Bare Metal GPU Server -- NVIDIA RTX PRO 6000 Blackwell SE -- Dual Intel Xeon 6530P, 1TB DDR5, 96GB GDDR7

Resources » Hardware Details » Bare Metal GPU Server — NVIDIA RTX PRO 6000 Blackwell SE — Dual Intel Xeon 6530P, 1TB DDR5, 96GB GDDR7

The OpenMetal RTX PRO 6000 server is a single-tenant bare metal GPU server built on the NVIDIA RTX PRO 6000 Blackwell Server Edition (96GB GDDR7), paired with dual Intel Xeon 6530P (Granite Rapids) processors. It is OpenMetal’s cost-efficient training-and-inference GPU: Blackwell-generation tensor cores with native FP4 support and 96GB of GDDR7 handle model training, fine-tuning, and high-throughput inference at a lower cost per card than HBM-class GPUs. The H200 remains the choice when a workload needs the largest memory footprint or HBM bandwidth; the RTX PRO 6000 is the workhorse for everything from training and fine-tuning to production serving. Like every OpenMetal server, it ships with full root access, no shared tenancy, and fixed monthly pricing — so a GPU running a multi-day training job costs the same as one sitting idle, with no per-GPU-hour meter.

Key Takeaways

96GB GDDR7 per GPU holds sizeable training batches and large inference models on a single card — roughly double the memory of common Ada-generation GPUs like the L40S (48GB).
Blackwell-native FP4 (NVFP4) plus FP8 and BF16 support spans low-precision inference and mixed-precision training, where Blackwell adds a generational step over Hopper and Ada.
Fixed monthly pricing avoids the “idle silicon tax.” On metered GPU-hour clouds you pay a premium that bakes in elasticity you may not need; a sustained training run that pins the GPU at 100% for days is exactly where per-hour metering hurts most. On OpenMetal the marginal cost of running the card harder is zero.
Cost-efficient for both training and inference — a lower per-card rate than H200/H100-class HBM GPUs, well-suited to fine-tuning, small-to-mid-scale training, and high-throughput serving.
1TB DDR5-6400 host memory stages training datasets and keeps vector indexes and embeddings resident for RAG and high-concurrency serving.
Single-tenant bare metal — the full GPU, full PCIe 5.0 bandwidth, no hypervisor overhead, no shared-tenancy contention. Deploy one card, scale to a cluster, or attach to existing infrastructure. See GPU server pricing.

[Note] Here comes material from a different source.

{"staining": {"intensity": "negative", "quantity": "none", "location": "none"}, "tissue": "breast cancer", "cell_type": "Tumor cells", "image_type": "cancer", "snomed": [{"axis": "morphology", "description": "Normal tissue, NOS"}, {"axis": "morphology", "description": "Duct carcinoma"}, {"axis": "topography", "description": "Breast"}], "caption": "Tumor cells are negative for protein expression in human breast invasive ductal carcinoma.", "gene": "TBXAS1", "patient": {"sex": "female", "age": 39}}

Ready to Deploy an RTX PRO 6000 GPU Server?

Tell us about your inference or fine-tuning workload and we’ll help you configure the right deployment — a single RTX PRO 6000, a dedicated GPU cluster, or RTX PRO 6000 nodes attached to your existing OpenMetal cloud or bare metal footprint.

Get an RTX PRO 6000 Quote Schedule a Consultation

Config at a Glance

Component	Specification
GPU	NVIDIA RTX PRO 6000 Blackwell Server Edition, 96GB GDDR7 per GPU, 1–2 GPUs per server
GPU Memory Bandwidth	1.6 TB/s per GPU (512-bit GDDR7)
GPU Max Board Power	600W per GPU
Tensor Support	FP4 (NVFP4, Blackwell-native), FP8, BF16
Processor	2x Intel Xeon 6530P (Granite Rapids, Intel 3)
Total Cores / Threads	64 cores / 128 threads
Base / Max Turbo Frequency	2.3 GHz / 4.1 GHz (3.7 GHz all-core turbo)
L3 Cache	144 MB per CPU
TDP	225W per CPU
System Memory	1TB DDR5-6400 (16 of 32 DIMM slots populated; upgradeable to 2TB)
Boot Storage	2x 960GB NVMe (RAID 1)
Data Storage	1x 6.4TB Micron 7500 MAX NVMe (PCIe Gen4, 3 DWPD)
Max Drive Bays	8x 2.5″ NVMe (1x 6.4TB included, 7 open)
Private Bandwidth	20 Gbps default (2x 10 Gbps LACP-bonded); up to 40 Gbps optional
Public Bandwidth	10 Gbps
PCIe	PCIe 5.0, 88 lanes per processor
Confidential Computing	Intel SGX available (CPU); Intel TDX with GPU passthrough supported via NVIDIA Confidential Computing (one GPU per VM, validated per deployment)
Availability	Available now in US-East (Ashburn, VA); advance booking for other regions
Pricing	Built to order — contact OpenMetal for a quote (fixed monthly, included egress; no per-GPU-hour metering)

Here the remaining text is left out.